TO DO: Report each line of the records below that contains the word "Todo".

(Stored dataset items)
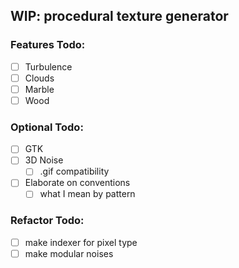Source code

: ## WIP: procedural texture generator

### Features Todo:
- [ ] Turbulence
- [ ] Clouds
- [ ] Marble
- [ ] Wood

### Optional Todo:
- [ ] GTK
- [ ] 3D Noise
    - [ ] .gif compatibility
- [ ] Elaborate on conventions
    - [ ] what I mean by pattern
### Refactor Todo: 
- [ ] make indexer for pixel type
- [ ] make modular noises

PROBLEM SOLUTION:
### Features Todo:
### Optional Todo:
### Refactor Todo: 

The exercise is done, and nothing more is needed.